Provided records Block Start

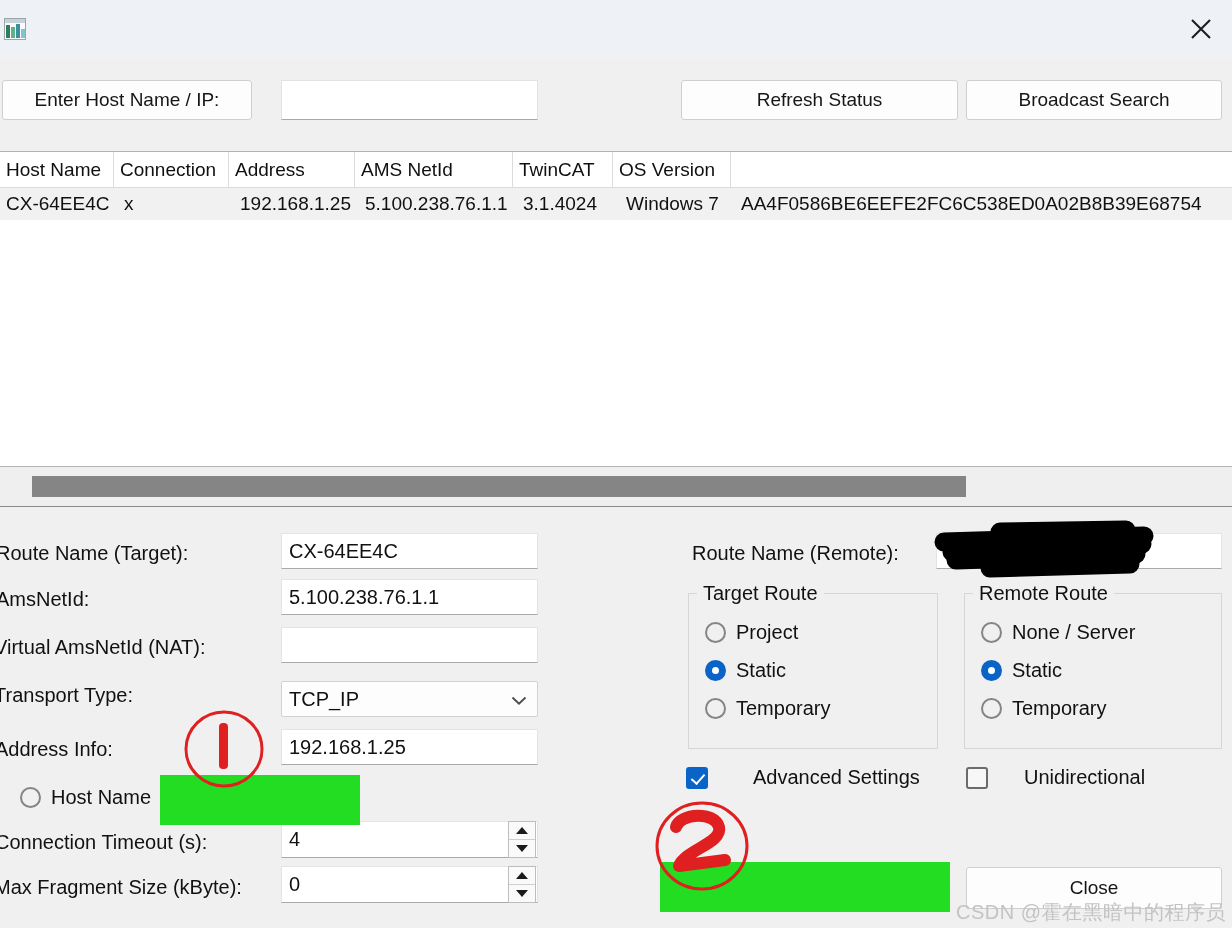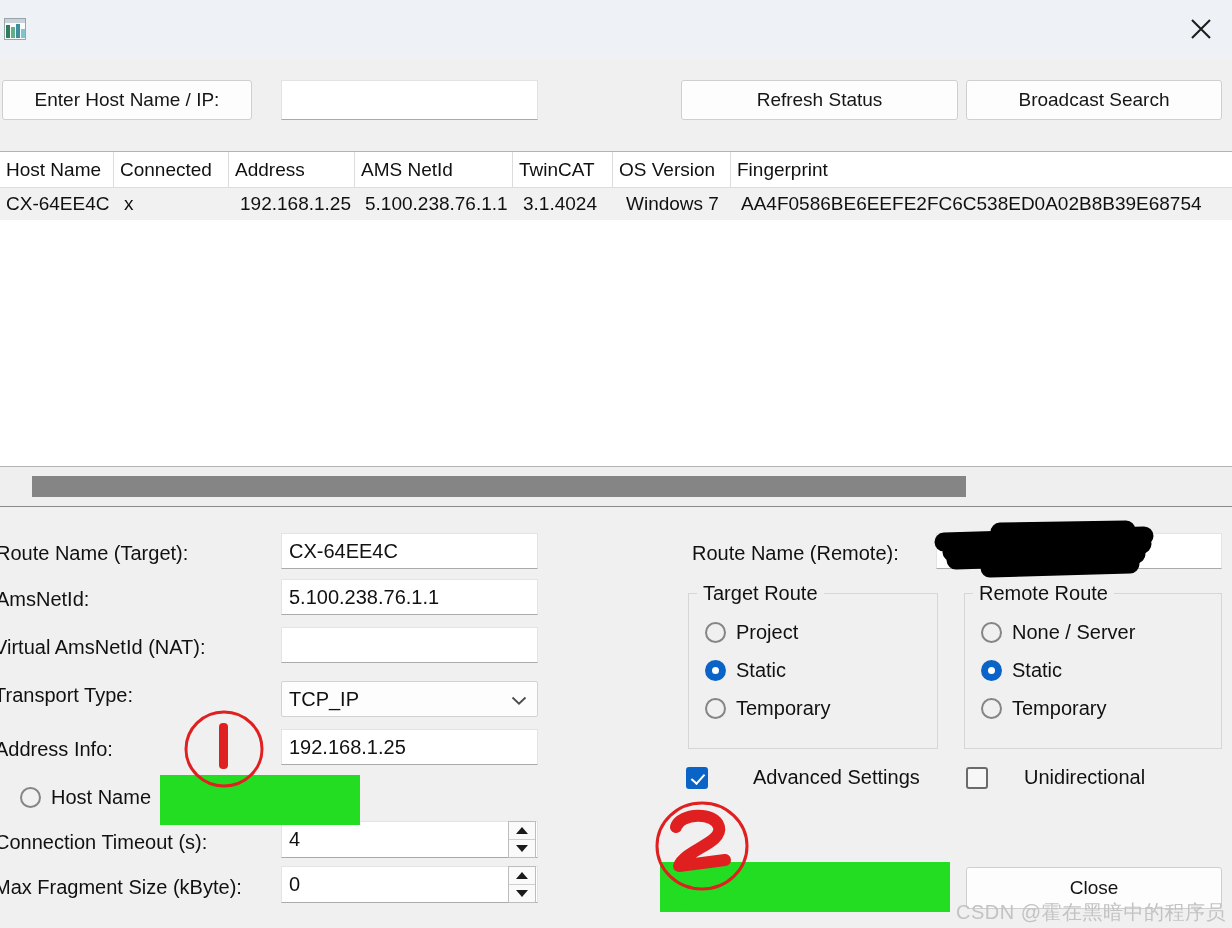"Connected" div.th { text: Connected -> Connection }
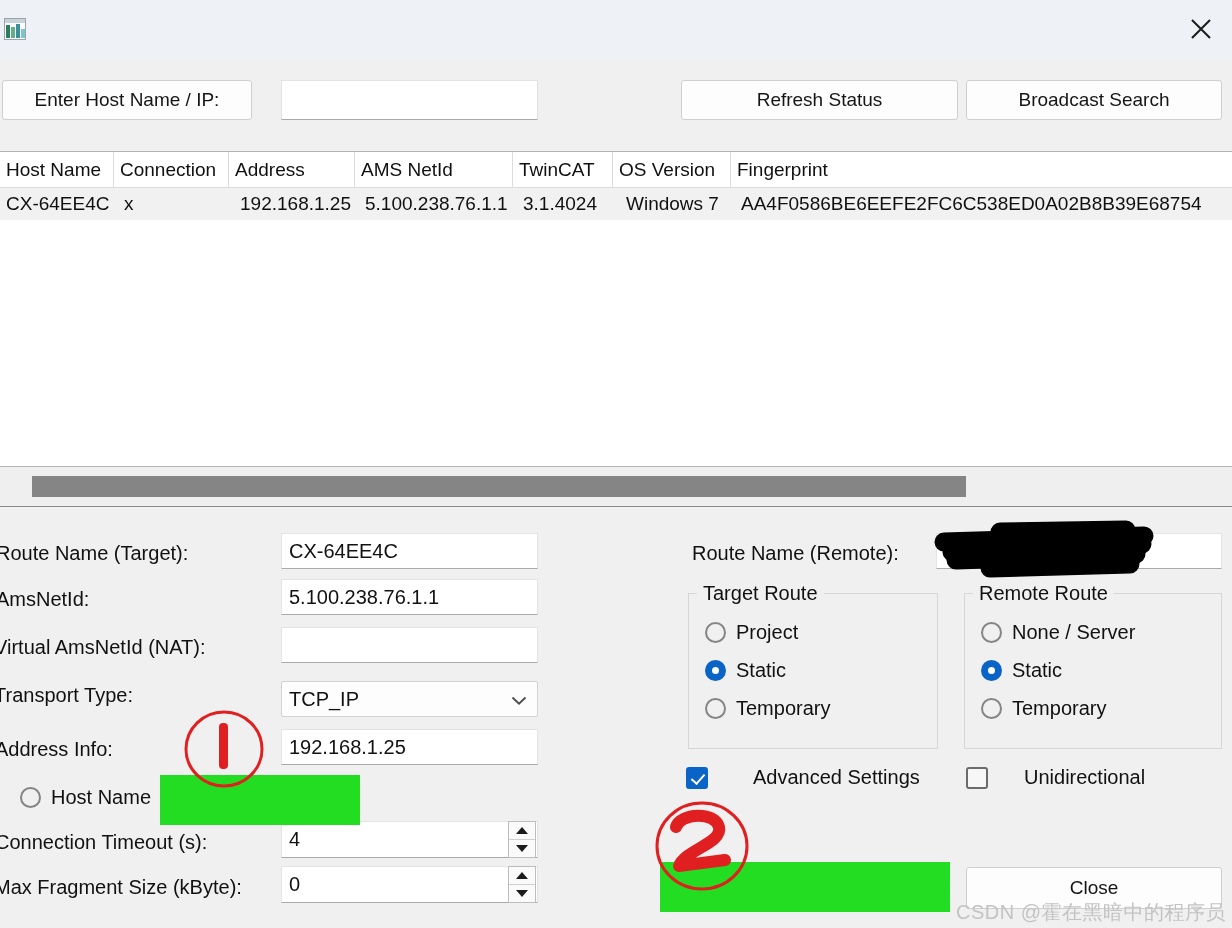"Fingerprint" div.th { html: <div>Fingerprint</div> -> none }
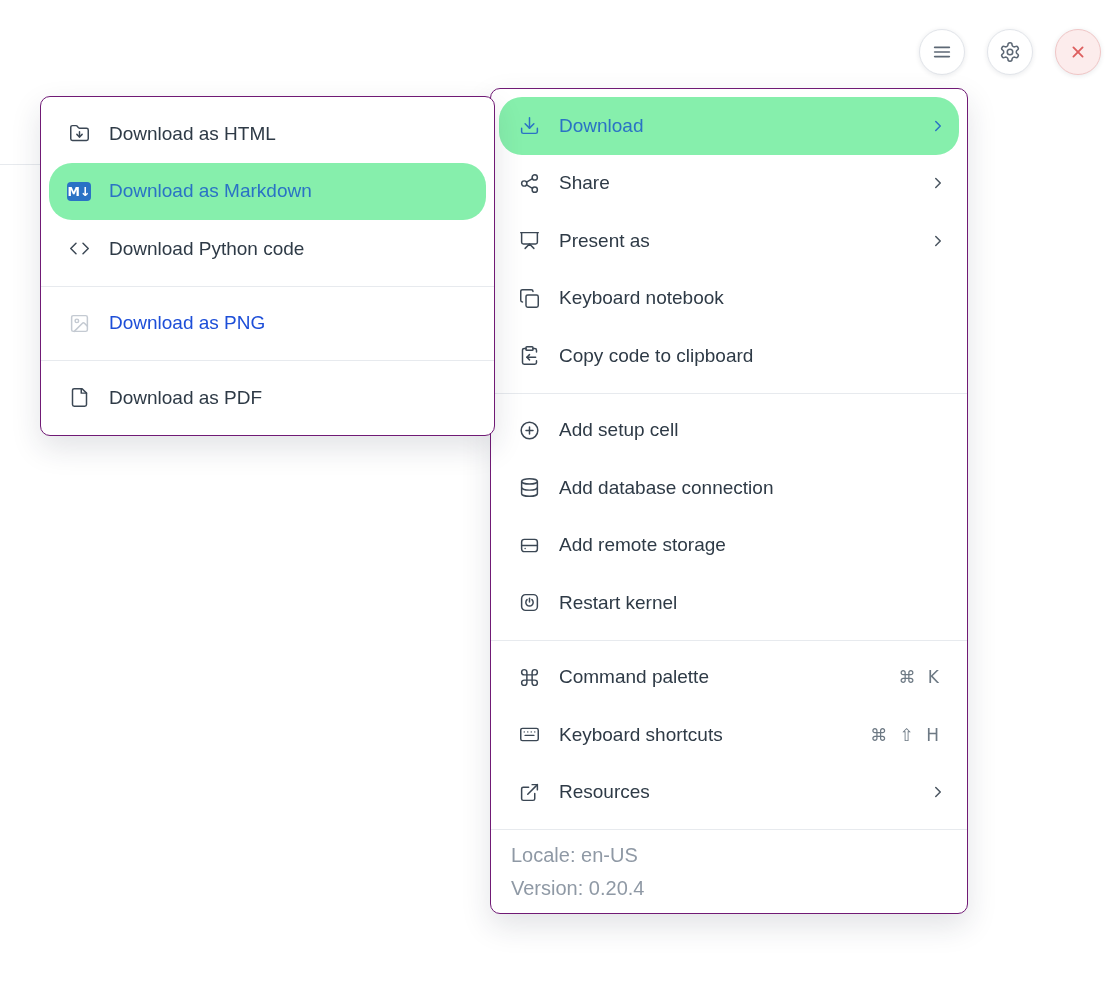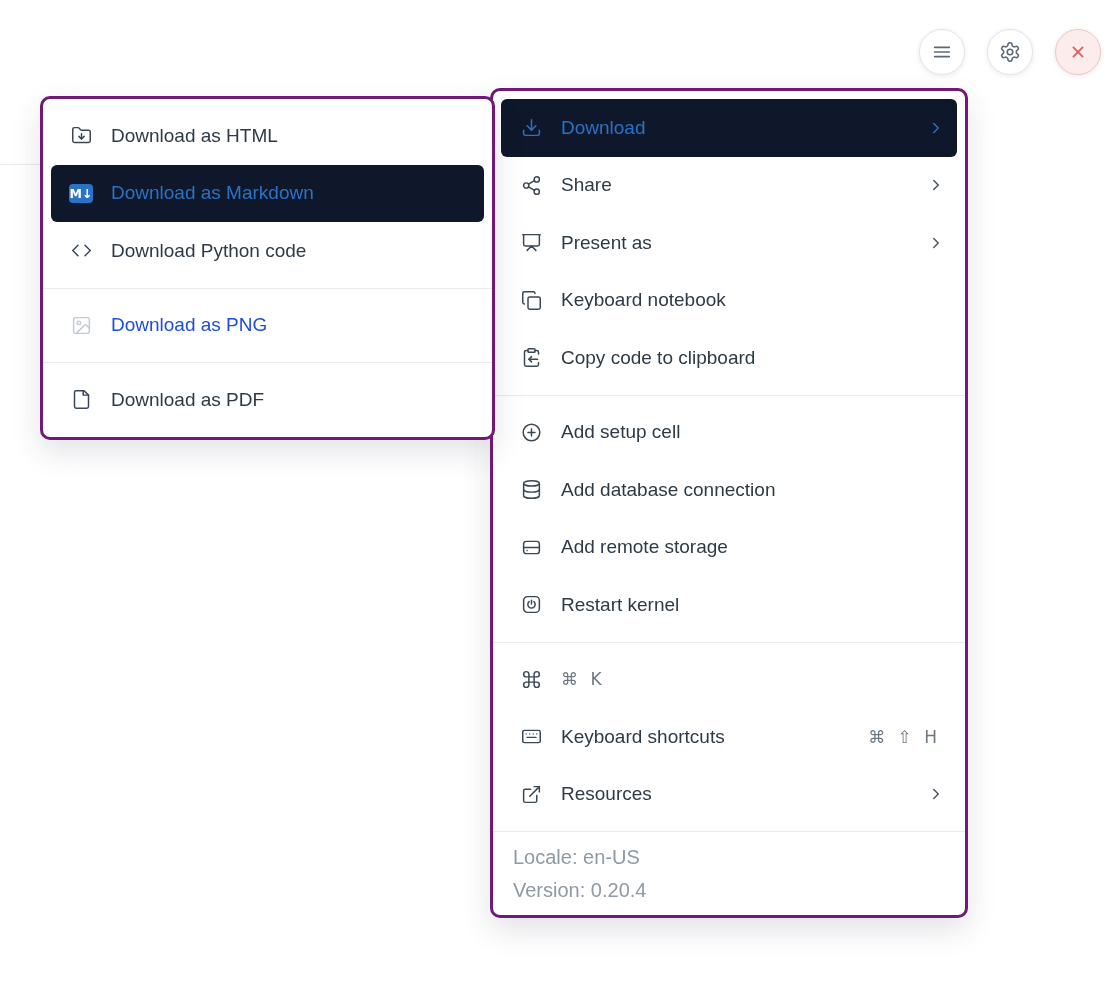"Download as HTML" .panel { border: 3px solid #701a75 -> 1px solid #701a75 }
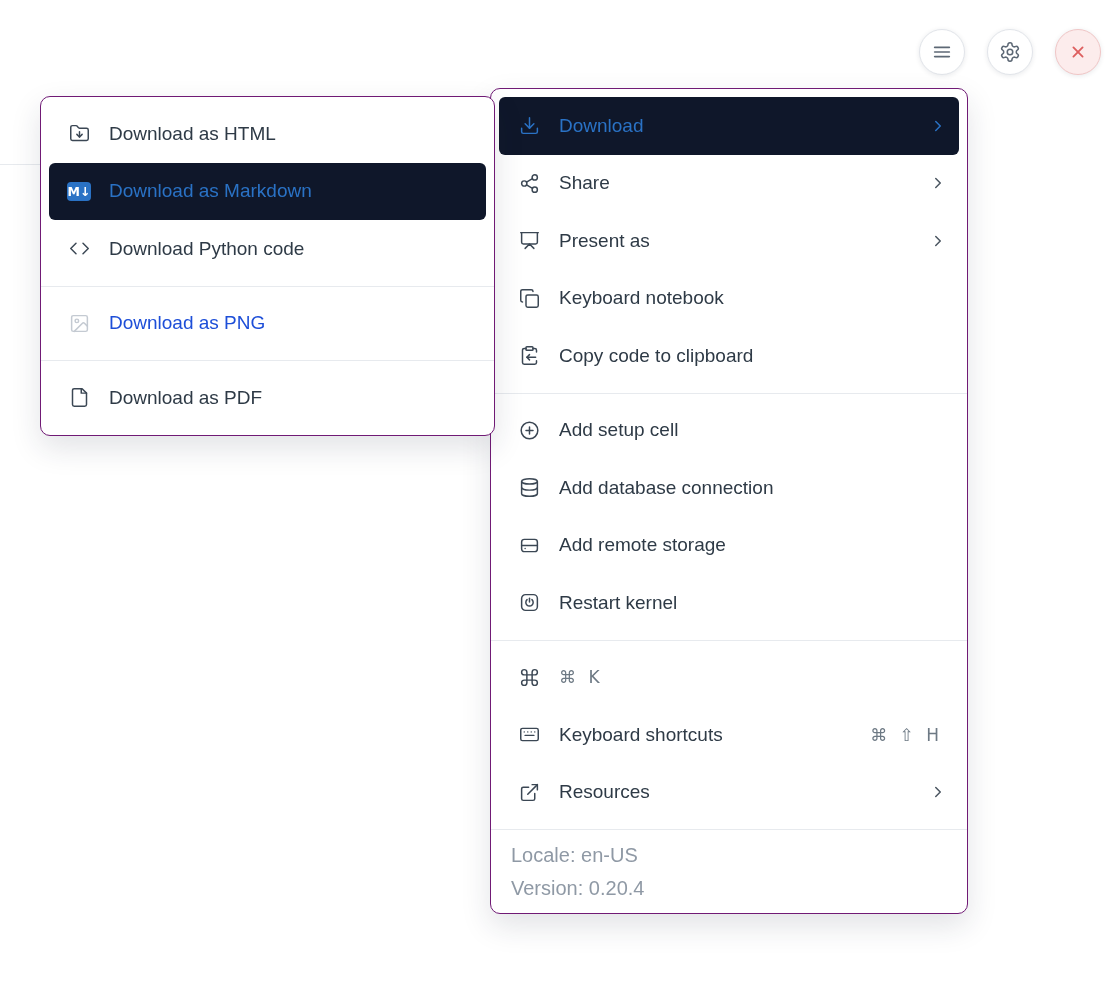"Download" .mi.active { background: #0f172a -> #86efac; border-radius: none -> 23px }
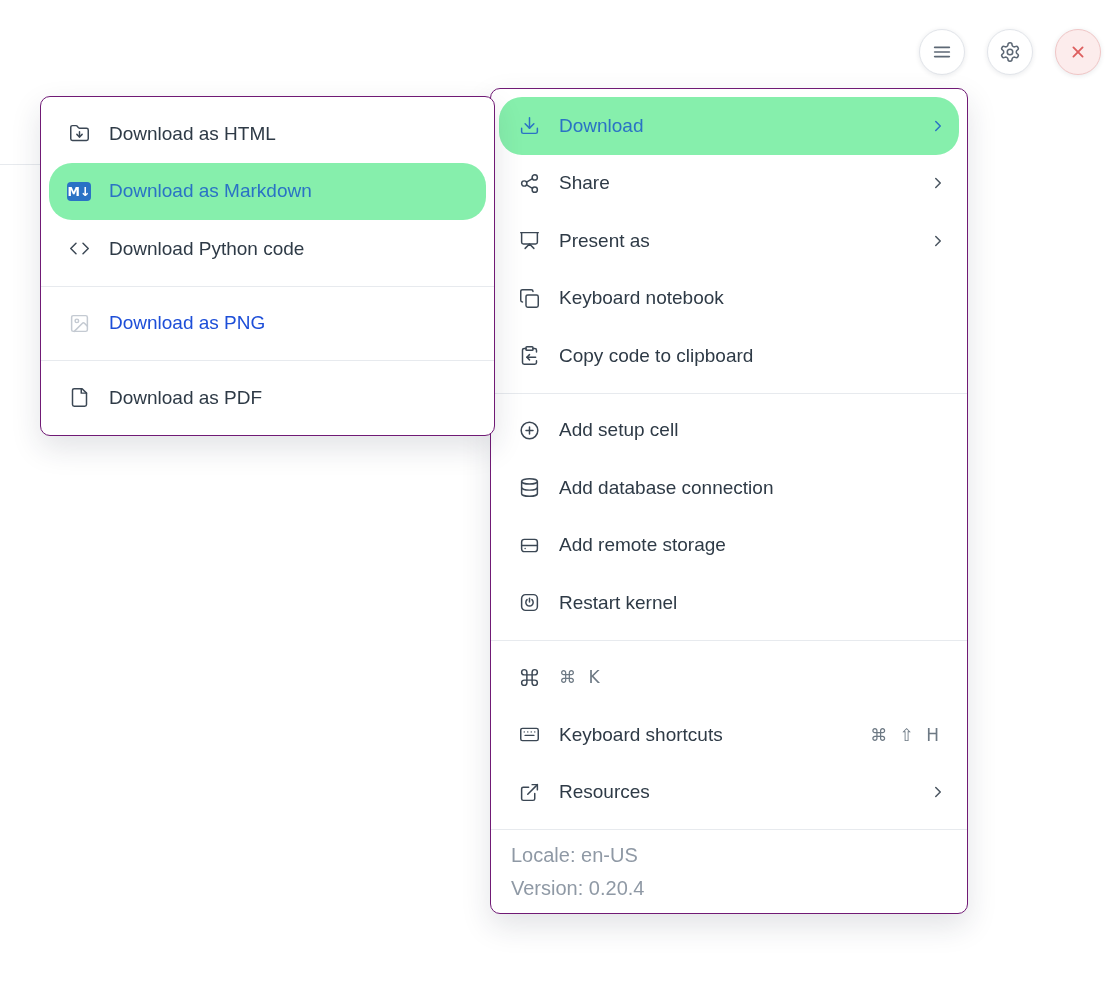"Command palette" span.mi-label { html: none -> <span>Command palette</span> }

Provided records Block End

## Exercise aim:
Because only the text is wanted, repeat all the entries exactly and leave out the pictures.

## Answer to the problem:
"Connected" div.th { text: Connected -> Connection }
"Fingerprint" div.th { html: <div>Fingerprint</div> -> none }
"Download as HTML" .panel { border: 3px solid #701a75 -> 1px solid #701a75 }
"Download" .mi.active { background: #0f172a -> #86efac; border-radius: none -> 23px }
"Command palette" span.mi-label { html: none -> <span>Command palette</span> }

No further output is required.